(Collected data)
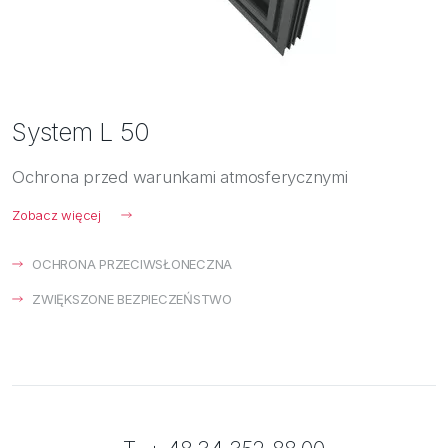
System L 50
Ochrona przed warunkami atmosferycznymi
Zobacz więcej
OCHRONA PRZECIWSŁONECZNA
ZWIĘKSZONE BEZPIECZEŃSTWO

#### [ASSIGNMENT]
Could you copy every line of text from the records above word for word, leaving the pictures out of your answer?

#### [RESPONSE FOR THIS EXERCISE]
System L 50
Ochrona przed warunkami atmosferycznymi
Zobacz więcej
OCHRONA PRZECIWSŁONECZNA
ZWIĘKSZONE BEZPIECZEŃSTWO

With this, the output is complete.